То, что произошло в 1991-1993 годах, несомненно, было революцией. В логике марксистской социологии - «буржуазной» революцией. Однако «буржуазная» революция в России произошла «без буржуазии». Приватизация создала в России институт частной собственности. Но слоя мелких и средних собственников, готового взять на себя реальную ответственность за нее, в стране в начале 90-х не было. А были - энергичные и предприимчивые люди, действовавшие по обстоятельствам. Этот наиболее динамичный слой элиты сразу сделал заявку на реальное лидерство.

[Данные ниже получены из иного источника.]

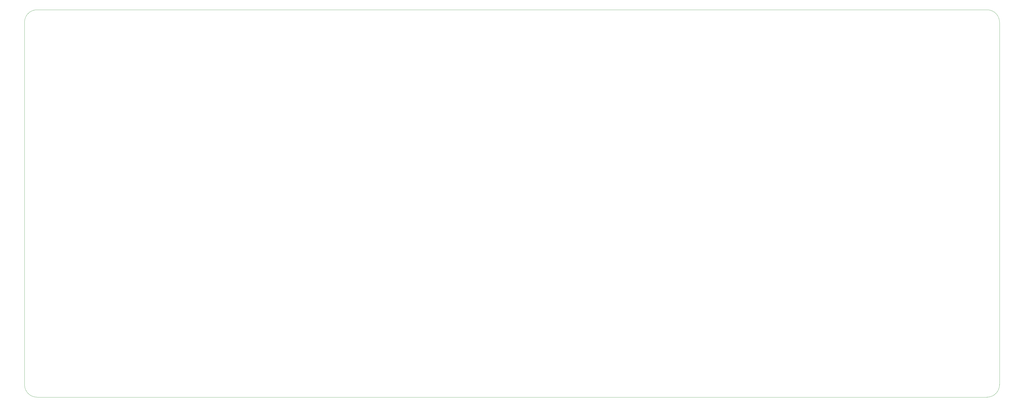
<source format=gm1>
G04 #@! TF.GenerationSoftware,KiCad,Pcbnew,(5.0.1)-4*
G04 #@! TF.CreationDate,2018-12-08T05:26:55-08:00*
G04 #@! TF.ProjectId,cbc1,636263312E6B696361645F7063620000,rev?*
G04 #@! TF.SameCoordinates,Original*
G04 #@! TF.FileFunction,Profile,NP*
%FSLAX46Y46*%
G04 Gerber Fmt 4.6, Leading zero omitted, Abs format (unit mm)*
G04 Created by KiCad (PCBNEW (5.0.1)-4) date 12/8/2018 5:26:55 AM*
%MOMM*%
%LPD*%
G01*
G04 APERTURE LIST*
%ADD10C,0.100000*%
G04 APERTURE END LIST*
D10*
X20000000Y-24762500D02*
X20000000Y-162875000D01*
X386712500Y-20000000D02*
X24762500Y-20000000D01*
X391475000Y-162875000D02*
X391475000Y-24762500D01*
X24762500Y-167637500D02*
X386712500Y-167637500D01*
X386712500Y-20000000D02*
G75*
G02X391475000Y-24762500I0J-4762500D01*
G01*
X391475000Y-162875000D02*
G75*
G02X386712500Y-167637500I-4762500J0D01*
G01*
X24762500Y-167637500D02*
G75*
G02X20000000Y-162875000I0J4762500D01*
G01*
X20000000Y-24762500D02*
G75*
G02X24762500Y-20000000I4762500J0D01*
G01*
M02*

</source>
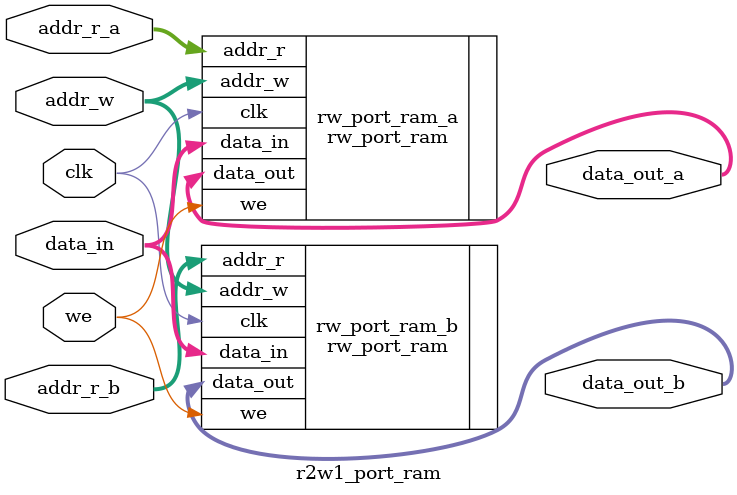
<source format=v>
/*
  Copyright (c) 2017, miya
  All rights reserved.

  Redistribution and use in source and binary forms, with or without modification, are permitted provided that the following conditions are met:

  1. Redistributions of source code must retain the above copyright notice, this list of conditions and the following disclaimer.

  2. Redistributions in binary form must reproduce the above copyright notice, this list of conditions and the following disclaimer in the documentation and/or other materials provided with the distribution.

  THIS SOFTWARE IS PROVIDED BY THE COPYRIGHT HOLDERS AND CONTRIBUTORS "AS IS" AND ANY EXPRESS OR IMPLIED WARRANTIES, INCLUDING, BUT NOT LIMITED TO, THE IMPLIED WARRANTIES OF MERCHANTABILITY AND FITNESS FOR A PARTICULAR PURPOSE ARE DISCLAIMED.
  IN NO EVENT SHALL THE COPYRIGHT OWNER OR CONTRIBUTORS BE LIABLE FOR ANY DIRECT, INDIRECT, INCIDENTAL, SPECIAL, EXEMPLARY, OR CONSEQUENTIAL DAMAGES (INCLUDING, BUT NOT LIMITED TO,
  PROCUREMENT OF SUBSTITUTE GOODS OR SERVICES; LOSS OF USE, DATA, OR PROFITS; OR BUSINESS INTERRUPTION) HOWEVER CAUSED AND ON ANY THEORY OF LIABILITY, WHETHER IN CONTRACT, STRICT LIABILITY, OR TORT (INCLUDING NEGLIGENCE OR OTHERWISE) ARISING IN ANY WAY OUT OF THE USE OF THIS SOFTWARE, EVEN IF ADVISED OF THE POSSIBILITY OF SUCH DAMAGE.
*/

// ver. 2024/04/21

module r2w1_port_ram
  #(
    parameter DATA_WIDTH = 8,
    parameter ADDR_WIDTH = 12,
    parameter RAM_TYPE = "auto"
    )
  (
   input wire                     clk,
   input wire [(ADDR_WIDTH-1):0]  addr_r_a,
   input wire [(ADDR_WIDTH-1):0]  addr_r_b,
   input wire [(ADDR_WIDTH-1):0]  addr_w,
   input wire [(DATA_WIDTH-1):0]  data_in,
   input wire                     we,
   output wire [(DATA_WIDTH-1):0] data_out_a,
   output wire [(DATA_WIDTH-1):0] data_out_b
   );

  rw_port_ram
    #(
      .DATA_WIDTH (DATA_WIDTH),
      .ADDR_WIDTH (ADDR_WIDTH),
      .RAM_TYPE (RAM_TYPE)
      )
  rw_port_ram_a
    (
     .clk (clk),
     .addr_r (addr_r_a),
     .addr_w (addr_w),
     .data_in (data_in),
     .we (we),
     .data_out (data_out_a)
     );

  rw_port_ram
    #(
      .DATA_WIDTH (DATA_WIDTH),
      .ADDR_WIDTH (ADDR_WIDTH),
      .RAM_TYPE (RAM_TYPE)
      )
  rw_port_ram_b
    (
     .clk (clk),
     .addr_r (addr_r_b),
     .addr_w (addr_w),
     .data_in (data_in),
     .we (we),
     .data_out (data_out_b)
     );

endmodule

</source>
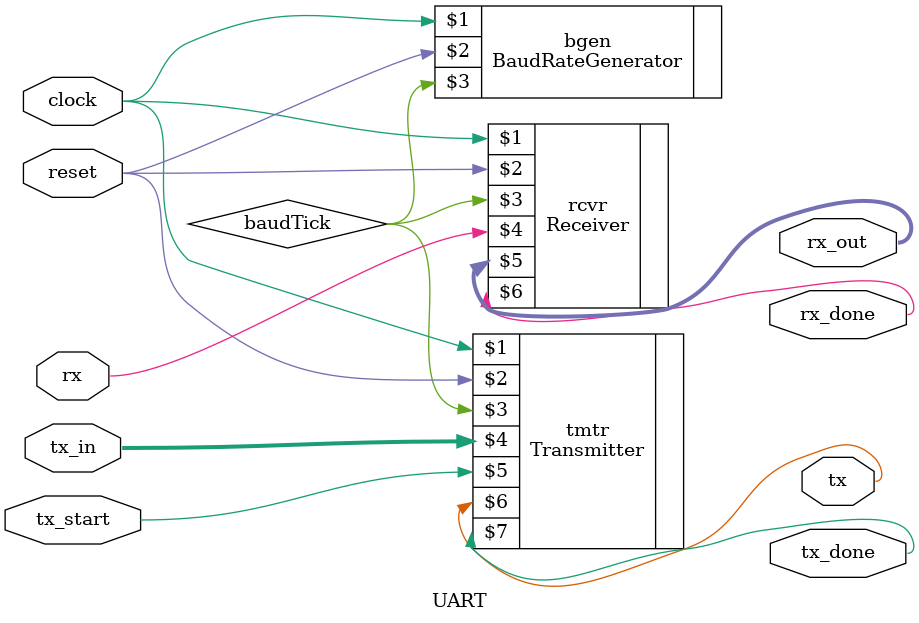
<source format=v>
`timescale 1ns / 1ps

module UART(
input clock,
input reset,
input rx,
input [7:0] tx_in,
input tx_start,
output tx,
output [7:0] rx_out,
output rx_done,
output tx_done
    );
 
 wire baudTick;
 
 BaudRateGenerator bgen(clock,reset,baudTick);
 Receiver rcvr(clock,reset,baudTick,rx,rx_out,rx_done);
 Transmitter tmtr(clock,reset,baudTick,tx_in,tx_start,tx,tx_done);   
 
endmodule

</source>
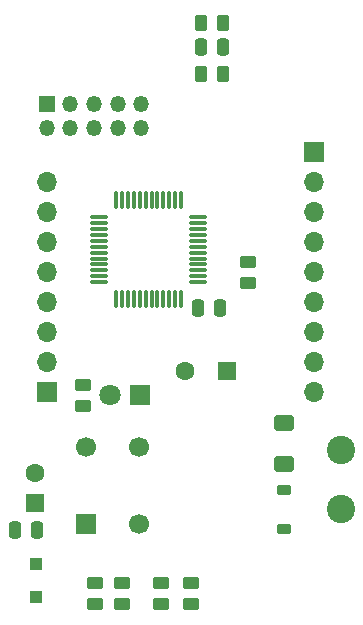
<source format=gbr>
%TF.GenerationSoftware,KiCad,Pcbnew,8.0.1*%
%TF.CreationDate,2024-04-26T00:23:44+02:00*%
%TF.ProjectId,controller_lpc1115_2MU_v1.04,636f6e74-726f-46c6-9c65-725f6c706331,rev?*%
%TF.SameCoordinates,Original*%
%TF.FileFunction,Soldermask,Bot*%
%TF.FilePolarity,Negative*%
%FSLAX46Y46*%
G04 Gerber Fmt 4.6, Leading zero omitted, Abs format (unit mm)*
G04 Created by KiCad (PCBNEW 8.0.1) date 2024-04-26 00:23:44*
%MOMM*%
%LPD*%
G01*
G04 APERTURE LIST*
G04 Aperture macros list*
%AMRoundRect*
0 Rectangle with rounded corners*
0 $1 Rounding radius*
0 $2 $3 $4 $5 $6 $7 $8 $9 X,Y pos of 4 corners*
0 Add a 4 corners polygon primitive as box body*
4,1,4,$2,$3,$4,$5,$6,$7,$8,$9,$2,$3,0*
0 Add four circle primitives for the rounded corners*
1,1,$1+$1,$2,$3*
1,1,$1+$1,$4,$5*
1,1,$1+$1,$6,$7*
1,1,$1+$1,$8,$9*
0 Add four rect primitives between the rounded corners*
20,1,$1+$1,$2,$3,$4,$5,0*
20,1,$1+$1,$4,$5,$6,$7,0*
20,1,$1+$1,$6,$7,$8,$9,0*
20,1,$1+$1,$8,$9,$2,$3,0*%
G04 Aperture macros list end*
%ADD10R,1.700000X1.700000*%
%ADD11O,1.700000X1.700000*%
%ADD12C,1.700000*%
%ADD13R,1.350000X1.350000*%
%ADD14O,1.350000X1.350000*%
%ADD15R,1.600000X1.600000*%
%ADD16C,1.600000*%
%ADD17C,2.400000*%
%ADD18R,1.800000X1.800000*%
%ADD19C,1.800000*%
%ADD20RoundRect,0.250000X0.450000X-0.262500X0.450000X0.262500X-0.450000X0.262500X-0.450000X-0.262500X0*%
%ADD21RoundRect,0.250000X-0.250000X-0.475000X0.250000X-0.475000X0.250000X0.475000X-0.250000X0.475000X0*%
%ADD22RoundRect,0.250000X-0.450000X0.262500X-0.450000X-0.262500X0.450000X-0.262500X0.450000X0.262500X0*%
%ADD23RoundRect,0.250000X0.600000X-0.400000X0.600000X0.400000X-0.600000X0.400000X-0.600000X-0.400000X0*%
%ADD24RoundRect,0.250000X-0.262500X-0.450000X0.262500X-0.450000X0.262500X0.450000X-0.262500X0.450000X0*%
%ADD25RoundRect,0.075000X0.662500X0.075000X-0.662500X0.075000X-0.662500X-0.075000X0.662500X-0.075000X0*%
%ADD26RoundRect,0.075000X0.075000X0.662500X-0.075000X0.662500X-0.075000X-0.662500X0.075000X-0.662500X0*%
%ADD27RoundRect,0.225000X-0.375000X0.225000X-0.375000X-0.225000X0.375000X-0.225000X0.375000X0.225000X0*%
%ADD28RoundRect,0.250000X0.300000X-0.300000X0.300000X0.300000X-0.300000X0.300000X-0.300000X-0.300000X0*%
G04 APERTURE END LIST*
D10*
%TO.C,J2*%
X136906000Y-114300000D03*
D11*
X136906000Y-111760000D03*
X136906000Y-109220000D03*
X136906000Y-106680000D03*
X136906000Y-104140000D03*
X136906000Y-101600000D03*
X136906000Y-99060000D03*
X136906000Y-96520000D03*
%TD*%
D10*
%TO.C,SW1*%
X140244000Y-125424000D03*
D12*
X140244000Y-118924000D03*
X144744000Y-125424000D03*
X144744000Y-118924000D03*
%TD*%
D13*
%TO.C,J3*%
X136906000Y-89916000D03*
D14*
X136906000Y-91916000D03*
X138906000Y-89916000D03*
X138906000Y-91916000D03*
X140906000Y-89916000D03*
X140906000Y-91916000D03*
X142906000Y-89916000D03*
X142906000Y-91916000D03*
X144906000Y-89916000D03*
X144906000Y-91916000D03*
%TD*%
D15*
%TO.C,C5*%
X152146000Y-112522000D03*
D16*
X148646000Y-112522000D03*
%TD*%
D17*
%TO.C,L2*%
X161798000Y-119166000D03*
X161798000Y-124166000D03*
%TD*%
D15*
%TO.C,C3*%
X135890000Y-123633113D03*
D16*
X135890000Y-121133113D03*
%TD*%
D18*
%TO.C,D4*%
X144785000Y-114554000D03*
D19*
X142245000Y-114554000D03*
%TD*%
D10*
%TO.C,J1*%
X159512000Y-93990000D03*
D11*
X159512000Y-96530000D03*
X159512000Y-99070000D03*
X159512000Y-101610000D03*
X159512000Y-104150000D03*
X159512000Y-106690000D03*
X159512000Y-109230000D03*
X159512000Y-111770000D03*
X159512000Y-114310000D03*
%TD*%
D20*
%TO.C,R20*%
X146558000Y-132230500D03*
X146558000Y-130405500D03*
%TD*%
D21*
%TO.C,C4*%
X149672000Y-107188000D03*
X151572000Y-107188000D03*
%TD*%
D22*
%TO.C,R19*%
X149098000Y-130405500D03*
X149098000Y-132230500D03*
%TD*%
D23*
%TO.C,D10*%
X156972000Y-120368000D03*
X156972000Y-116868000D03*
%TD*%
D21*
%TO.C,C15*%
X134178000Y-125984000D03*
X136078000Y-125984000D03*
%TD*%
D20*
%TO.C,R14*%
X139954000Y-115466500D03*
X139954000Y-113641500D03*
%TD*%
%TO.C,R2*%
X140970000Y-132230500D03*
X140970000Y-130405500D03*
%TD*%
D22*
%TO.C,R15*%
X153924000Y-103227500D03*
X153924000Y-105052500D03*
%TD*%
D24*
%TO.C,R18*%
X149963500Y-83058000D03*
X151788500Y-83058000D03*
%TD*%
D22*
%TO.C,R1*%
X143256000Y-130405500D03*
X143256000Y-132230500D03*
%TD*%
D25*
%TO.C,IC1*%
X149684550Y-99474050D03*
X149684550Y-99974050D03*
X149684550Y-100474050D03*
X149684550Y-100974050D03*
X149684550Y-101474050D03*
X149684550Y-101974050D03*
X149684550Y-102474050D03*
X149684550Y-102974050D03*
X149684550Y-103474050D03*
X149684550Y-103974050D03*
X149684550Y-104474050D03*
X149684550Y-104974050D03*
D26*
X148272050Y-106386550D03*
X147772050Y-106386550D03*
X147272050Y-106386550D03*
X146772050Y-106386550D03*
X146272050Y-106386550D03*
X145772050Y-106386550D03*
X145272050Y-106386550D03*
X144772050Y-106386550D03*
X144272050Y-106386550D03*
X143772050Y-106386550D03*
X143272050Y-106386550D03*
X142772050Y-106386550D03*
D25*
X141359550Y-104974050D03*
X141359550Y-104474050D03*
X141359550Y-103974050D03*
X141359550Y-103474050D03*
X141359550Y-102974050D03*
X141359550Y-102474050D03*
X141359550Y-101974050D03*
X141359550Y-101474050D03*
X141359550Y-100974050D03*
X141359550Y-100474050D03*
X141359550Y-99974050D03*
X141359550Y-99474050D03*
D26*
X142772050Y-98061550D03*
X143272050Y-98061550D03*
X143772050Y-98061550D03*
X144272050Y-98061550D03*
X144772050Y-98061550D03*
X145272050Y-98061550D03*
X145772050Y-98061550D03*
X146272050Y-98061550D03*
X146772050Y-98061550D03*
X147272050Y-98061550D03*
X147772050Y-98061550D03*
X148272050Y-98061550D03*
%TD*%
D27*
%TO.C,D6*%
X156972000Y-122556000D03*
X156972000Y-125856000D03*
%TD*%
D28*
%TO.C,D5*%
X135991600Y-131651200D03*
X135991600Y-128851200D03*
%TD*%
D21*
%TO.C,C10*%
X149926000Y-85090000D03*
X151826000Y-85090000D03*
%TD*%
D24*
%TO.C,R5*%
X149963500Y-87376000D03*
X151788500Y-87376000D03*
%TD*%
M02*

</source>
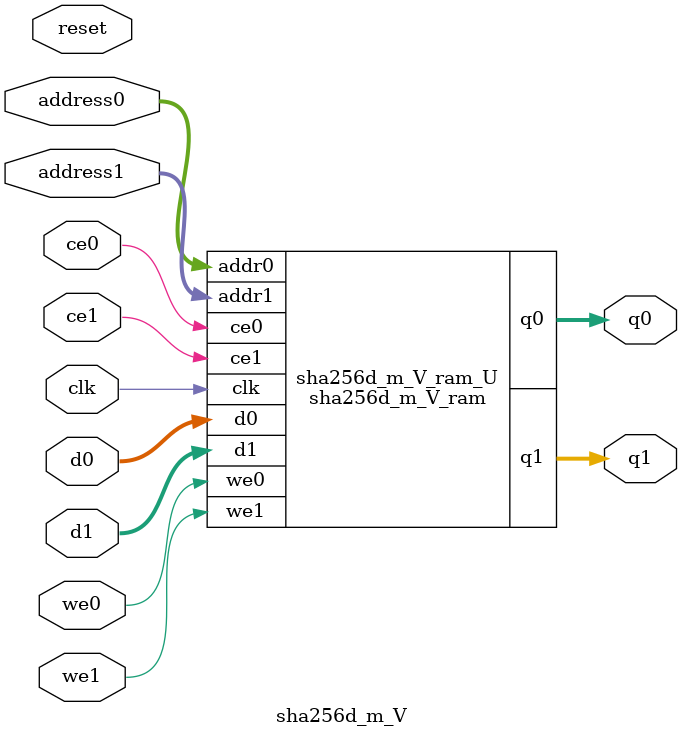
<source format=v>
`timescale 1 ns / 1 ps
module sha256d_m_V_ram (addr0, ce0, d0, we0, q0, addr1, ce1, d1, we1, q1,  clk);

parameter DWIDTH = 32;
parameter AWIDTH = 6;
parameter MEM_SIZE = 64;

input[AWIDTH-1:0] addr0;
input ce0;
input[DWIDTH-1:0] d0;
input we0;
output reg[DWIDTH-1:0] q0;
input[AWIDTH-1:0] addr1;
input ce1;
input[DWIDTH-1:0] d1;
input we1;
output reg[DWIDTH-1:0] q1;
input clk;

(* ram_style = "block" *)reg [DWIDTH-1:0] ram[0:MEM_SIZE-1];




always @(posedge clk)  
begin 
    if (ce0) begin
        if (we0) 
            ram[addr0] <= d0; 
        q0 <= ram[addr0];
    end
end


always @(posedge clk)  
begin 
    if (ce1) begin
        if (we1) 
            ram[addr1] <= d1; 
        q1 <= ram[addr1];
    end
end


endmodule

`timescale 1 ns / 1 ps
module sha256d_m_V(
    reset,
    clk,
    address0,
    ce0,
    we0,
    d0,
    q0,
    address1,
    ce1,
    we1,
    d1,
    q1);

parameter DataWidth = 32'd32;
parameter AddressRange = 32'd64;
parameter AddressWidth = 32'd6;
input reset;
input clk;
input[AddressWidth - 1:0] address0;
input ce0;
input we0;
input[DataWidth - 1:0] d0;
output[DataWidth - 1:0] q0;
input[AddressWidth - 1:0] address1;
input ce1;
input we1;
input[DataWidth - 1:0] d1;
output[DataWidth - 1:0] q1;



sha256d_m_V_ram sha256d_m_V_ram_U(
    .clk( clk ),
    .addr0( address0 ),
    .ce0( ce0 ),
    .we0( we0 ),
    .d0( d0 ),
    .q0( q0 ),
    .addr1( address1 ),
    .ce1( ce1 ),
    .we1( we1 ),
    .d1( d1 ),
    .q1( q1 ));

endmodule


</source>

Деятельное меньшинство, которое проводило преобразования, было неоднородным изначально и быстро менялось. «Идеалисты», стремившиеся создать демократическую власть и эффективный бизнес, уступали место «реалистам», делавшим ставку на эксплуатацию природных ресурсов и административной ренты. Поэтому с началом приватизации собственность попала под контроль олигархов - лидеров крупных финансово-промышленных групп, которые откровенно использовали власть в собственных целях и коррумпировали ее.
Нестабильность стала главной отличительной чертой возникшей системы. Внутренний рынок очень скоро оказался перенасыщен импортом, экономика долларизирована, рубль многократно обесценен, а антимонопольное, налоговое и таможенное регулирование - разрушено. К середине 90-х объем ВВП упал по сравнению с 1989 годом почти наполовину, а инвестиции - более чем на две трети. Зависимость от нефтяных доходов, сложившаяся еще в советские времена, достигла опасных масштабов. Важнейшие экономические решения начали приниматься за пределами страны. Возникла оффшорная аристократия.
Большинство населения потеряло накопления и обеднело, а часть граждан была ввергнута в нищету. Следствием проводимой экономической политики стало гигантское социальное расслоение. Соотношение доходов 10% самых состоятельных граждан России и 10% самых бедных к концу 90-х превысило 14 (а в Москве - 40). Средний класс советских времен - учителя, врачи, офицеры, творческая интеллигенция - по доходам и самоидентификации превратился в низший класс Новой России. В то же время в стране появилась дюжина долларовых миллиардеров.
Сложившийся в 90-е годы политический режим не был демократическим - прежде всего из-за разобщенности правящего класса, сконструированного олигархами. Попытки демократизации режима предпринимались, но его общественная поддержка почти всегда была ничтожной. «Привычку к демократии» граждане осваивали - и освоили - стихийно, не благодаря, а вопреки ему. Именно поэтому демократические институты оказались столь несовершенными, а политический кризис продолжался явно или скрыто все 90-е годы.
Сегодняшнее стремление населения к стабильности, а правящей элиты к политической модели суверенной демократии - очевидное следствие как хаотичного распада Советского Союза, так и «ревущих 90-х». Социальный маятник продолжает движение в сторону, противоположную распаду. Его вряд ли можно остановить - сколь бы сильным ни было «обаяние энтропии» (Венедикт Ерофеев), рано или поздно его сменяет воля к жизни.